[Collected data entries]
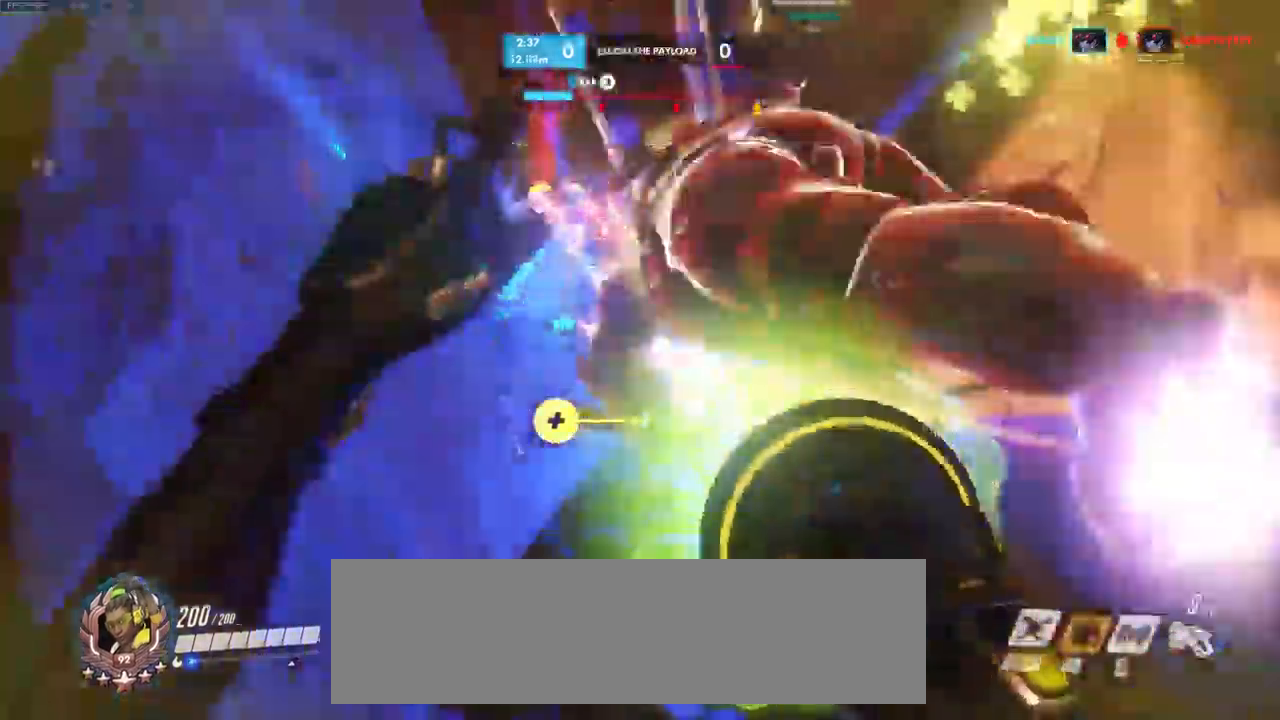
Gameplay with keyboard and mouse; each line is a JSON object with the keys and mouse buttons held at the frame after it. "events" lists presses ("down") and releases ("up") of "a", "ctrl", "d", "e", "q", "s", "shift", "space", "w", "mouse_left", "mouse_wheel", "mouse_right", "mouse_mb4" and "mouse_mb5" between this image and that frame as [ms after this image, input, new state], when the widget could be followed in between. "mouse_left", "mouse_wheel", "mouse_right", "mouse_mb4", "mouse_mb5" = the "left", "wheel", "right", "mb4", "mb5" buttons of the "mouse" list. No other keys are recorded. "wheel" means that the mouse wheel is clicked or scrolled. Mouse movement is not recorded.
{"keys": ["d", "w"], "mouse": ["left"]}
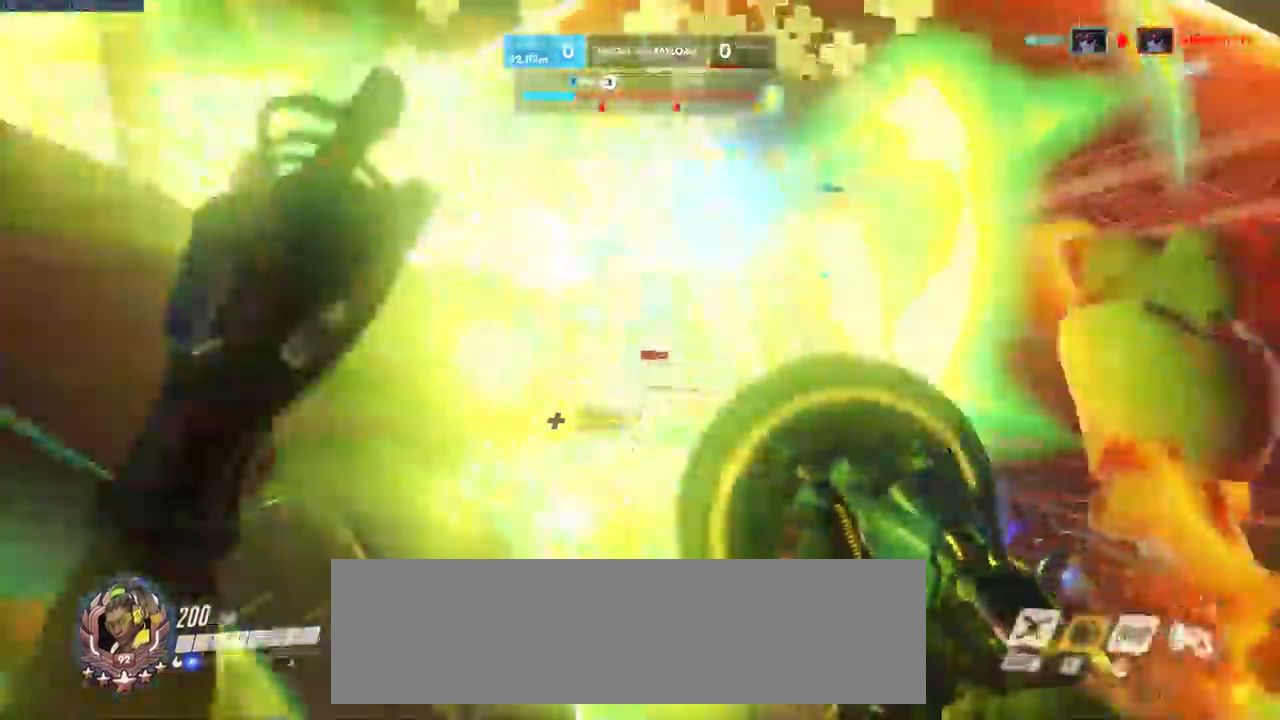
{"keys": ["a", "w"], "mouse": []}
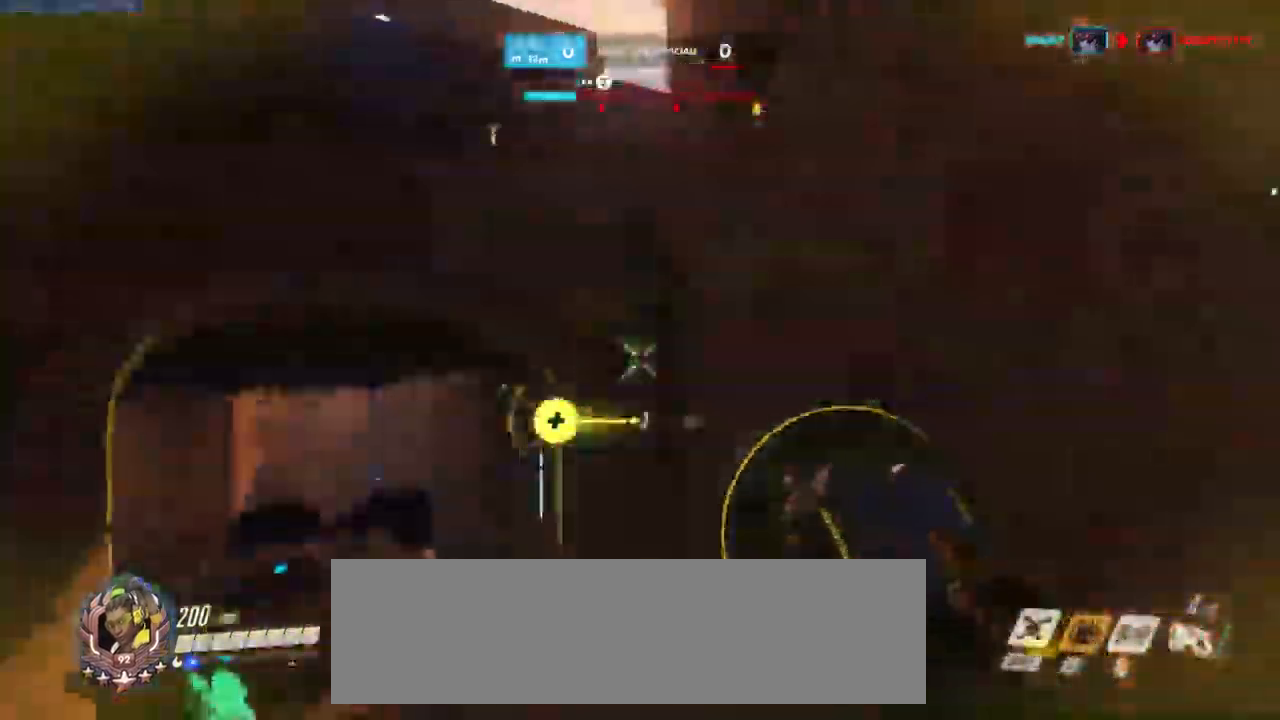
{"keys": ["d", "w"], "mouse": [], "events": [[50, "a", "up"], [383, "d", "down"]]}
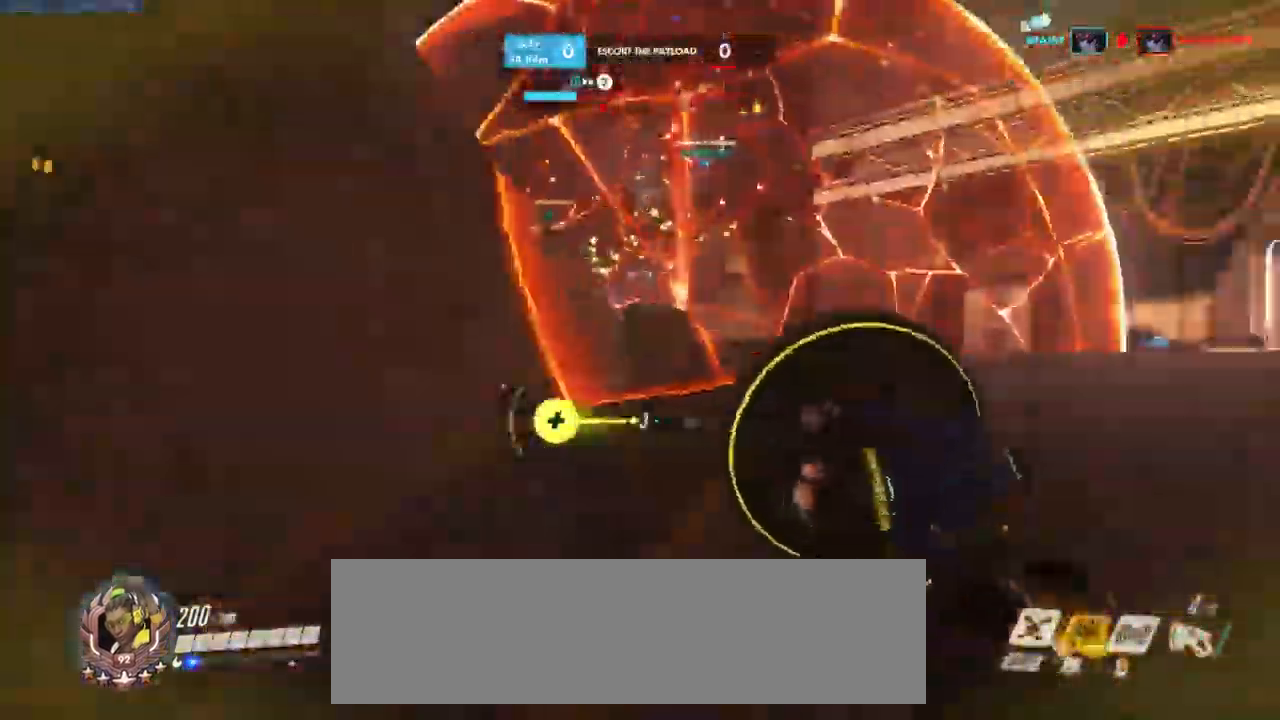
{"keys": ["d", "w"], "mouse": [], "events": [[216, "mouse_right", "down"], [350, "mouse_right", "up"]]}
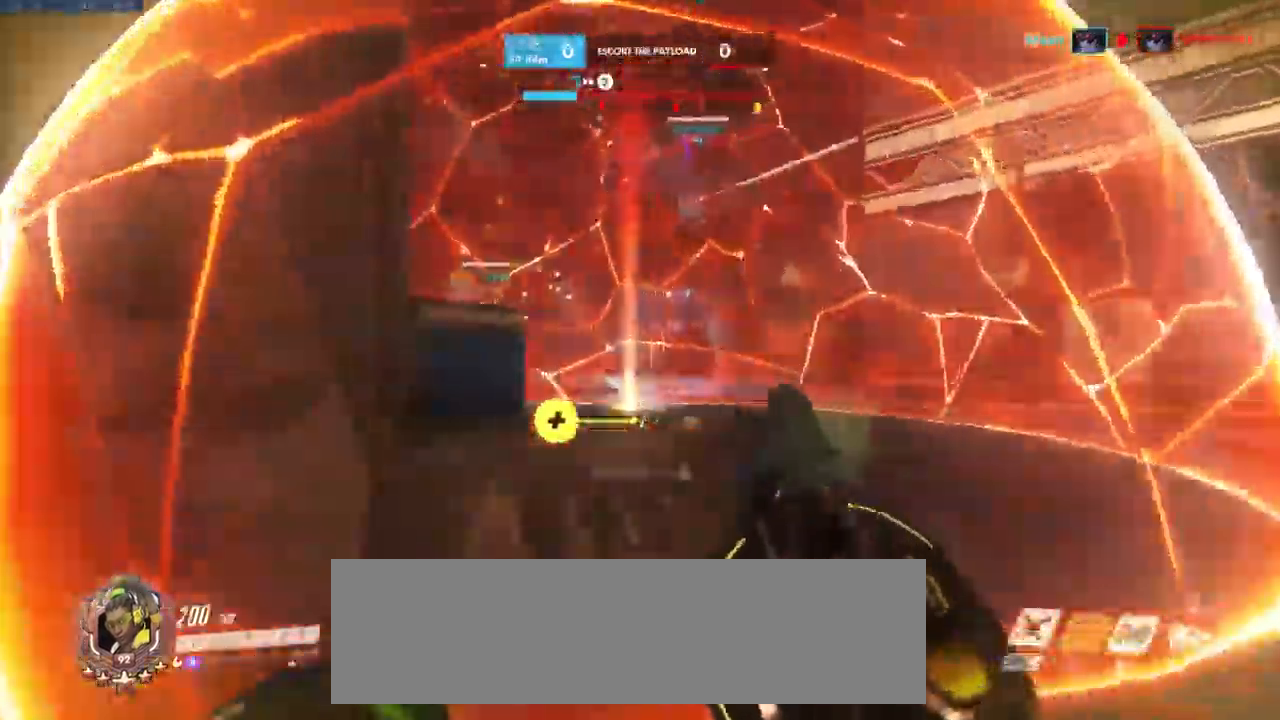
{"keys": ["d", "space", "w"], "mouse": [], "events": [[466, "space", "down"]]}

:: PROMPT ::
Pictures aside, repeat each entry in full and without change.

:: REPLY ::
Gameplay with keyboard and mouse; each line is a JSON object with the keys and mouse buttons held at the frame after it. "events" lists presses ("down") and releases ("up") of "a", "ctrl", "d", "e", "q", "s", "shift", "space", "w", "mouse_left", "mouse_wheel", "mouse_right", "mouse_mb4" and "mouse_mb5" between this image and that frame as [ms after this image, input, new state], when the widget could be followed in between. "mouse_left", "mouse_wheel", "mouse_right", "mouse_mb4", "mouse_mb5" = the "left", "wheel", "right", "mb4", "mb5" buttons of the "mouse" list. No other keys are recorded. "wheel" means that the mouse wheel is clicked or scrolled. Mouse movement is not recorded.
{"keys": ["d", "w"], "mouse": ["left"]}
{"keys": ["a", "w"], "mouse": []}
{"keys": ["d", "w"], "mouse": [], "events": [[50, "a", "up"], [383, "d", "down"]]}
{"keys": ["d", "w"], "mouse": [], "events": [[216, "mouse_right", "down"], [350, "mouse_right", "up"]]}
{"keys": ["d", "space", "w"], "mouse": [], "events": [[466, "space", "down"]]}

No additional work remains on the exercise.